Moist heat therapy is by no means rocket science, but there are some basic guidelines you should know to prevent injury to your dog and ensure the most benefits:
Favor moist heat:
Moist heat penetrates the tissues better and is, therefore, more effective than dry heat. Several types of moist heat are available in most drugs stores: examples include gel packs, beads, rice, etc. Another way to provide moist heat is to take a washcloth and wet it with warm water. (Hint: We also show you how to make your own DIY heating pad at the end of this article)
Hold the pack in place:
For the heat to be effective, hold the pack over the affected area for about 15 minutes, or until your pup’s skin feels warm to the touch.
Focus on the affected areas:
On arthritic dogs, you can apply heat to help soothe their achy joints: shoulders, elbows, and wrists in the front legs, and hips, knees, and ankles in the back legs. For dogs with an injury or recovering from surgery, it can be used on any part of their body that has been affected.
Let your pup relax:
It’s easiest to perform heat therapy while your dog is lying down and relaxing. It’s not unusual for your dog to fall asleep during the heat therapy process, which shows just how soothing this treatment can be.
Test the temp:
The heat should be warm enough to the touch but not so hot that it burns you – test it out by first holding it to your skin for 20 seconds. If your dog displays any signs of discomfort such as excessive movement, growling, or biting, stop the treatment immediately.
How Often Should I Perform Moist Heat Therapy on My Dog?
Depending on your dog’s circumstances, the frequency you’ll want to use moist heat therapy (and for how long) can vary:
- Typically, moist heat therapy can be repeated every 6 to 8 hours.

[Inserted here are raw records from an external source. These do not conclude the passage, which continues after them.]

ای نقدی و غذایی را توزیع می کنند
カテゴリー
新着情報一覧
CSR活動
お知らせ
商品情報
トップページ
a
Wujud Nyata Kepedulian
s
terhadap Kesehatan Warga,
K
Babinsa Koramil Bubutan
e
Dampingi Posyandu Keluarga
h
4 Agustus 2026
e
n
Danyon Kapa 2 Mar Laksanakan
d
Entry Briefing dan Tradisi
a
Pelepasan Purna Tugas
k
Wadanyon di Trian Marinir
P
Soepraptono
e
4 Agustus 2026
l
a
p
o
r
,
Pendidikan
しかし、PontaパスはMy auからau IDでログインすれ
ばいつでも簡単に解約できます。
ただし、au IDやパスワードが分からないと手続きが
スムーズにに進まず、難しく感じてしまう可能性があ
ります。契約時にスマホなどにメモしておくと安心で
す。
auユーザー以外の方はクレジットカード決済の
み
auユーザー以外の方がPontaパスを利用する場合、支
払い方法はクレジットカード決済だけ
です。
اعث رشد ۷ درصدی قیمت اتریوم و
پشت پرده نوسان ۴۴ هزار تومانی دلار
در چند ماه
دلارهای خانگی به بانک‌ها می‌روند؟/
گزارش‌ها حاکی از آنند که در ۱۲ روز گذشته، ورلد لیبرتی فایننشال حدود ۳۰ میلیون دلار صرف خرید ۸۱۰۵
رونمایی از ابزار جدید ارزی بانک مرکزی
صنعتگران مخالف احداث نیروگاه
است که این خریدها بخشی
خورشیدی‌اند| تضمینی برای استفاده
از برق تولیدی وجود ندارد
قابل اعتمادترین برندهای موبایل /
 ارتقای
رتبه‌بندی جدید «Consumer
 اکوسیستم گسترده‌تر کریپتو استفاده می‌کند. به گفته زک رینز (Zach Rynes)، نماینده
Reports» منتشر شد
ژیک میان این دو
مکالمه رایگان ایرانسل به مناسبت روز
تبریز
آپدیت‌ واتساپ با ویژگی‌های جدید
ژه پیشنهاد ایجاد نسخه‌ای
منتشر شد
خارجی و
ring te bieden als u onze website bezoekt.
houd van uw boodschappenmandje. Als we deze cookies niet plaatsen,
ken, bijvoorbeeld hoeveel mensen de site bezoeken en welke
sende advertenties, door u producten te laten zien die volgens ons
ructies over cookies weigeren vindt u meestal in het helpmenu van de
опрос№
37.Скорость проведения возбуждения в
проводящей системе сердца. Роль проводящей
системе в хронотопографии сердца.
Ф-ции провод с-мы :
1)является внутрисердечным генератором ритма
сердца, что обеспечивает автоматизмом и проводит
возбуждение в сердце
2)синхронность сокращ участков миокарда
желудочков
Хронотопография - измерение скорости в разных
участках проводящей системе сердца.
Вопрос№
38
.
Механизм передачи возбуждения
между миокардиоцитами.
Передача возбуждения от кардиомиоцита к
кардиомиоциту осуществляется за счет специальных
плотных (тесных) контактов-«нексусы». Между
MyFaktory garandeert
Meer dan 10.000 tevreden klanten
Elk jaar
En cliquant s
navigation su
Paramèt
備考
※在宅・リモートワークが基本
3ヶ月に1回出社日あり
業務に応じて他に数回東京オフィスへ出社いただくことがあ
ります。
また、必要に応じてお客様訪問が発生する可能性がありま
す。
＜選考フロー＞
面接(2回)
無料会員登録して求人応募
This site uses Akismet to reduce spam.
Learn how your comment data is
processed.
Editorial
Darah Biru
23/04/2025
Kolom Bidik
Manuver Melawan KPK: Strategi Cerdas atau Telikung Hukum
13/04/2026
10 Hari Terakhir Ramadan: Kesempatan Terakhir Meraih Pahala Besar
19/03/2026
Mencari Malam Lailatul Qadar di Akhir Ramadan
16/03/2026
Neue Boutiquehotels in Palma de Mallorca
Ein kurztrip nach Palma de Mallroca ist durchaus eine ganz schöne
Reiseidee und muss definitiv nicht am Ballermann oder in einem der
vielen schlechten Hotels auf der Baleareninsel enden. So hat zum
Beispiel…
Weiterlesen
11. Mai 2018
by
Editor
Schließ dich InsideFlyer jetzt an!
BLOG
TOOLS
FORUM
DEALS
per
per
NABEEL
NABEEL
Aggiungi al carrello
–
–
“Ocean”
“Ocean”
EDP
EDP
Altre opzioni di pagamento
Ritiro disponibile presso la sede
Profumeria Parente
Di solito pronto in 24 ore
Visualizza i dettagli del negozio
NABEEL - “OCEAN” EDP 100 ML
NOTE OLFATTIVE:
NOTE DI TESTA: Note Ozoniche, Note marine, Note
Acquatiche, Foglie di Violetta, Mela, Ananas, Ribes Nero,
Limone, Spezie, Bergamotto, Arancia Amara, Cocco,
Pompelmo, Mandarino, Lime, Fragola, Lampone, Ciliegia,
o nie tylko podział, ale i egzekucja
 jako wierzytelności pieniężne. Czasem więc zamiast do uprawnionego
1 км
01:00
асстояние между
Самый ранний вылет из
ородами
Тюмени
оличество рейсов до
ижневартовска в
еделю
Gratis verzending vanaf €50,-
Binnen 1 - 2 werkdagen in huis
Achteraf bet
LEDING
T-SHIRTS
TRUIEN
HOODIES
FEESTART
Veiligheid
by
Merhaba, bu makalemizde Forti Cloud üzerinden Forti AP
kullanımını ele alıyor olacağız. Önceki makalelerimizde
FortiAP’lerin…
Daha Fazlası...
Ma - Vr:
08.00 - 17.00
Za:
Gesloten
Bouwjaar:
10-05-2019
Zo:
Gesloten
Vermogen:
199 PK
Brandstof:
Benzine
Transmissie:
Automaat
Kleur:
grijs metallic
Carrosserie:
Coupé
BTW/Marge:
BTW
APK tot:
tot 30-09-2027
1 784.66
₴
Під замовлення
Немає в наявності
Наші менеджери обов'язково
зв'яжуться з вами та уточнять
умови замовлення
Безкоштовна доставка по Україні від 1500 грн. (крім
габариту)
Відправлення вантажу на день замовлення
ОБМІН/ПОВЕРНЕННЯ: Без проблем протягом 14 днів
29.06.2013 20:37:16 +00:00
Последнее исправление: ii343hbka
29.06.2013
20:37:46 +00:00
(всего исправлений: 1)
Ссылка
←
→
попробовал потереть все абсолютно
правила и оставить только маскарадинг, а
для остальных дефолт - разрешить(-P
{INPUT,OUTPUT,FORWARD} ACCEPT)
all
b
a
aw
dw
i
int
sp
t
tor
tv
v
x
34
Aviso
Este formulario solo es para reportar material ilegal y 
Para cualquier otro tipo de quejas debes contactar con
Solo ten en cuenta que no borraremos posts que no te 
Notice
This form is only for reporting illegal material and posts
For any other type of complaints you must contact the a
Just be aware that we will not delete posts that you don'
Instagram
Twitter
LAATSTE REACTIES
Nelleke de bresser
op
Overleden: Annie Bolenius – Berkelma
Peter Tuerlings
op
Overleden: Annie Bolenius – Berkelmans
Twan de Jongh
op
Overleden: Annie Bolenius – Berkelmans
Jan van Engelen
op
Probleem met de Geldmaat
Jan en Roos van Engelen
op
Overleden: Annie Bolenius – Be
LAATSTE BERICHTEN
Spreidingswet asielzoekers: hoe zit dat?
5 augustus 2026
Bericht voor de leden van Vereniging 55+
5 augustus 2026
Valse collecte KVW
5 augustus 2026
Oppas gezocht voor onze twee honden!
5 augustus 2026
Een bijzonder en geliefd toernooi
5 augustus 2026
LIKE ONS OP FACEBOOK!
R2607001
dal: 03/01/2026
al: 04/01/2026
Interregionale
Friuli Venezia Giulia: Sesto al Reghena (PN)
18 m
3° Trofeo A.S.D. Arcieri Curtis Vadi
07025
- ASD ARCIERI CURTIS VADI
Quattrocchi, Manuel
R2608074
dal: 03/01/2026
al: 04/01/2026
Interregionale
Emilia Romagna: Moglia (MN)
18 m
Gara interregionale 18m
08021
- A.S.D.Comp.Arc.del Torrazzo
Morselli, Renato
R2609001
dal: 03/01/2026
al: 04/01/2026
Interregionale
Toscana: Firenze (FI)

- For dogs recovering from a surgery or injury, the frequency will vary depending on how far along they are in the healing process. To get a detailed week-by-week plan for your dog’s recovery from joint surgery, including heat and cold therapy, at-home exercises, and more, browse our free Home Rehab Guides for Pet Owners here.
DIY Heating Pad
While several heating pad options for moist heat are available at your local pharmacy, you can very easily make one with things you likely already have around the house:
- Fill a cotton tube sock or knee-length sock with four cups of rice or whole corn (note: avoid popping corn!)
- Tie a knot at the open end of the sock, or stitch it closed.
- Microwave it for about one minute (maybe slightly shorter or longer to reach the desired temperature, depending on your microwave)
Voilá! There you have it – everything you need to know about helping your dog’s joints using heat alone. As I mentioned, moist heat therapy is one of the easiest, cheapest, and most effective treatments in veterinary medicine, yet one of the most underutilized. By taking the initiative to get educated by reading this article, you’ve done both yourself and your dog a huge favor.